I’ve been married for eleven months.
It’s strange to write the above statement in the first person because one of the biggest changes after you get married is that you start speaking in the plural possessive. Even when you clearly did something separate from your partner, like grocery shopping, you manage to tell people, “When we were at Thrifty’s the other day … ” It just happens.
Two become one.
Our relationship didn’t start out in the typical fashion. While Jordan and I used to tell people, “We met at church,” the truth is that we found each other in a pond full of online fish. The commercials say that one in five relationships start out online. For us, the online dating community was the catalyst for a long-distance friendship between two people who weren’t quite sure what to do with the relationship they were dancing around. After a few years of walking paths that were intricately woven but not quite over-lapping, I committed to moving from a city to an island, so we could figure out what a “dating” relationship really looked like.

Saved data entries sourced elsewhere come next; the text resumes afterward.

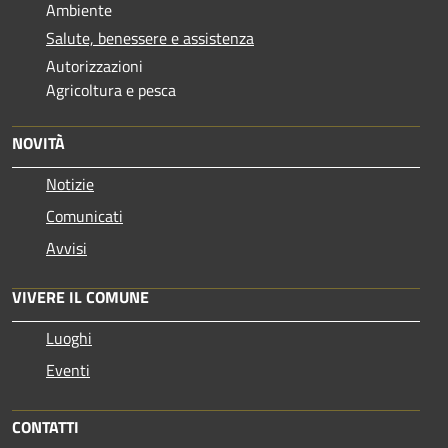
Ambiente
Salute, benessere e assistenza
Autorizzazioni
Agricoltura e pesca
NOVITÀ
Notizie
Comunicati
Avvisi
VIVERE IL COMUNE
Luoghi
Eventi
CONTATTI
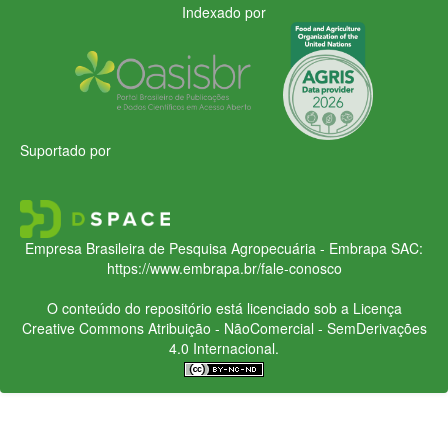
Indexado por
Suportado por
Empresa Brasileira de Pesquisa Agropecuária - Embrapa
SAC:
https://www.embrapa.br/fale-conosco
O conteúdo do repositório está licenciado sob a Licença
Creative Commons
Atribuição - NãoComercial - SemDerivações
4.0 Internacional.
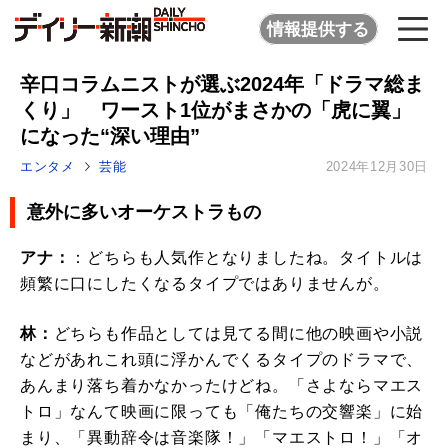
情報提供する
辛口コラムニストが選ぶ2024年「ドラマ総ま
くり」 ワースト1位がまさかの「虎に翼」
になった“深い理由”
エンタメ
芸能
2024年12月30日
意外に多いオーケストラもの
アナ：
：どちらも人気作となりましたね。タイトルは
頻繁に口にしたくなるタイプではありませんが。
林：
どちらも作品としては見てる間に他の映画や小説
などがあれこれ頭に浮かんでくるタイプのドラマで、
あんまり落ち着かなかったけどね。「さよならマエス
トロ」なんて映画に限っても「俺たちの交響楽」に始
まり、「異動辞令は音楽隊！」「マエストロ！」「オ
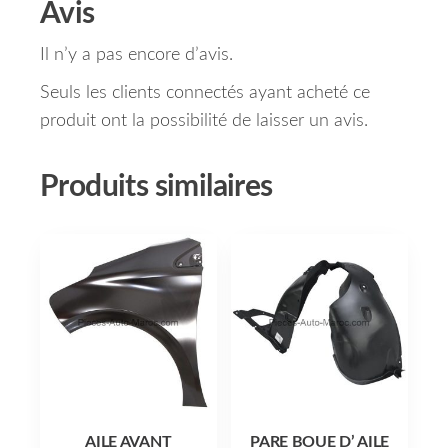
Avis
Il n’y a pas encore d’avis.
Seuls les clients connectés ayant acheté ce
produit ont la possibilité de laisser un avis.
Produits similaires
AILE AVANT
PARE BOUE D’ AILE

At first it was complicated: two over-thinkers trying to keep things casual while knowing full-well that things were already deeply serious. The next year of our relationship was a series of figuring out who we were as a couple, what to do when our pasts reared their ugly heads, how to ride our waves of joy and sorrow together, and learning the best way to bring out each other’s best.
Dating certainly prepared us for our first year of marriage. It was in our time of courtship (although neither of us would actually call it that) that we learned some valuable lessons. I learned that the more I wanted control over parts of our relationship the more I pushed Jordan away. In return, he learned that just because I was crying didn’t mean I was always devastatingly upset. We slowly learned the art of communication and we committed to figuring things out when the communication lines broke down.
As the months progressed and Big Talks began to make their way into our daily conversations (How many kids do you want? How much money do you actually owe in student loans?), marriage quietly tapped both of us on the shoulder to let us know we were ready. Jordan proposed during an impromptu California trip last April. The sun was setting, poetry was recited, tears flowed, and applause from pier-walkers followed. It was perfect.
And thus brings me to my eleven-month reflection on marriage. Simply put, marriage is awesome. It’s not for everyone (as Paul clearly informs us), but it is truly this mysterious and alive thing that allows you to be the best and worst you, sometimes simultaneously, and it almost always results in you learning a bit more about who God is and who He is shaping you to become.
I think the scariest part about marriage is that once you’re married you can’t hide your “ugly” anymore. We all have “ugly” parts … even the really pretty people. Some of us get jealous easily, some avoid conflict, some yell when they should be listening, and some make cutting comments. For me, it was a hyper-sensitivity to criticism. “Oh, you bought chunky instead of smooth?” and I would be in tears. I’ve always been a crier, but after getting married, I felt like crying was a weakness. A weakness that I didn’t want my brand new husband to see and then realize he had married the wrong girl.
But I quickly learned that the more open I was about who I was, who I was hoping to become, and who I was afraid of becoming, I found a listening ear, an empathetic friend, and most importantly, acceptance of it all. The communication part of our dating relationship was still just as integral, if not more so, in learning how to be husband and wife. Honesty goes a long way in any relationship, and without honesty in a marriage, you’re just two people pretending to be the people marriage books tell you to be.
As a newlywed (and I think I can consider myself a newlywed for at least another month), I know that I have a lifetime of learning how to be a wife. I tried to read the right books before our wedding day. And while some were insightful and genuinely full of good, Biblical advice, over-reading marriage books caused me to put pressure on myself to be a perfect godly wife. In new and confusing marital situations, I literally thought, “What would the bride of Christ do?”
That’s where the God-shaping comes in. Marriage was God’s idea. So whenever the plural possessive finds its way into my every day speech, God is as much a part of the group as Jordan or I am. He’s also the most stable one — by a long shot. He has promised me that he will guide my (our) thinking and my (our) actions. On the days I wake up and remember to pray, “Lord, show me how to be a good wife,” I find myself exuding more patience than normal, giving more love than I thought I could, and receiving intimate glimpses of my partner’s heart. As we near our first anniversary, we will continue to rely on God for His goodness, honour each other the best we can, and work daily towards fully understanding what it means for two to become one.